A blueberry pudding cake is similar to a lemon pudding cake in that there is a sauce layer on the bottom and a moist fluffy sponge cake layer on top. However Unlike its citrus (or chocolate!) compatriots, this cake does not owe it’s separation to the mixing method, rather you simply layer the ingredients in the pan so the sauce bubbles underneath while the cake bakes on top.


The first step to making this is to toss blueberries with sugar in a baking pan. This probably won’t be a problem with cultivated blueberries but if you use wilds you must take a bit of time to do some de-stemming. Picking the microscopic stems out of the tiny berries is a pain but so worth it in the end.

Next you make a lemon scented cake batter that is as smooth and satiny as a dog’s ear, and spread it over the berries in the pan, smoothing as you go. Then comes the strange part, boiling up a syrup of water sugar and lemon juice and then pouring it over the cake before baking. I was a bit trepidatious at this point but when the cake came out of the oven I breathed a sigh of relief. It came out perfectly.

Tender moist cake served warm with its own sauce, it’s easy and pure comfort food.

But I needed more!

I decided to make a cream cheese ice cream to go with my blueberry cake.

This cream cheese ice cream is so simple to make. It is whipped up in the blender and then churned in the ice cream machine. I think it is one of the better ice creams I have made lately. This ice cream tastes exactly like cheesecake, the texture is smooth, creamy and thick and it tastes slightly tangy because of the cream cheese. This ice cream complemented my pudding cake very well, when the tangy ice cream melts into the warm blueberry sauce, it tastes like a blueberry cheesecake.

I would definitely make both of these recipes over and over again.

This cake can be made ahead of time but it doesn’t keep too well, after more than a day, because the blueberries begin to get absorbed by the sponge cake. It is good either warm or cold but I prefer this cake warm.

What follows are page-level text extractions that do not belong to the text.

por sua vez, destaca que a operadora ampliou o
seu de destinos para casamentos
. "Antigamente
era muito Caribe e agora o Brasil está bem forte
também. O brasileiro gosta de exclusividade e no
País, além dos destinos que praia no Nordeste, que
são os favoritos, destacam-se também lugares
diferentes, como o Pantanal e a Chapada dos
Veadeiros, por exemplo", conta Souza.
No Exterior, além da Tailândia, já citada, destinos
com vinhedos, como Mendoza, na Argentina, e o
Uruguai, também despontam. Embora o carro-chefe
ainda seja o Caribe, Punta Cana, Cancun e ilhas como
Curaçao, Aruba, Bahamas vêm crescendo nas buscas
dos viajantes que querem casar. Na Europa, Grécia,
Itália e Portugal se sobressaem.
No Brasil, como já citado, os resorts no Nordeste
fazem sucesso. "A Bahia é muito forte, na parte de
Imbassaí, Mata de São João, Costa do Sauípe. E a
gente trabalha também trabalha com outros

The wild blueberries were tamed and they tasted good!



Blueberry Pudding Cake


Makes 8 servings

Time: 1-1/2 hours, including 50 minutes baking time

  • 3 cups wild or cultivated blueberries
  • 2/3 cup sugar, divided
  • ¾ cup water
  • ¼ cup lemon juice

Cake topping

  • ½ cup butter
  • ¾ cup granulated sugar
  • 2 eggs
  • 1 teaspoon grated lemon rind
  • ½ teaspoon vanilla extract
  • 1-1/4 cups all-purpose flour
  • 1-1/2 teaspoons baking powder
  • pinch salt
  • ½ cup milk

    1. In a greased 8-inch glass baking dish, toss blueberries with 1/3 cup of the sugar; set aside .(can be done ahead of time)
    2. Make cake topping: In a large bowl, beat butter with sugar until light. Beat in eggs, one at a time. Beat in lemon zest and vanilla.
    3. Ina separate bowl, whisk together flour, baking powder, and salt. Add to butter mixture alternately with milk, making 3 additions of flour mixture and 2 of milk. Scrape over blueberries, smoothing top. Set aside.
    4. In a small saucepan, bring water, lemon juice and remaining sugar to boil; pour over batter. Bake in centre of 350 degree F oven until bubbly around edges and cake is firm to touch, 50-55 minutes. Let cool slightly before serving. (Make ahead: Set aside for up to 8 hours; reheat if desired)

Adapted from: Canadian Living Magazine August 2008



Cream Cheese Ice Cream


  • 1 (8-ounce) package cream cheese, softened
  • 1 cup whole milk
  • 1 tablespoon fresh lemon juice
  • ¾ cup granulated sugar
  • 1/8 teaspoon salt
  • ½ cup heavy cream
  • ½ teaspoon vanilla extract

    1. Combine cream cheese, milk, lemon juice, sugar and salt in a blender and blend until smooth. Transfer to a bowl and stir in cream and vanilla. Chill completely.
    2. Freeze mixture inn ice cream maker. Transfer to an airtight container and put in freezer to harden.
    3. Let ice cream soften for 5 minutes before serving.

This ice cream can be made up to 1 week ahead.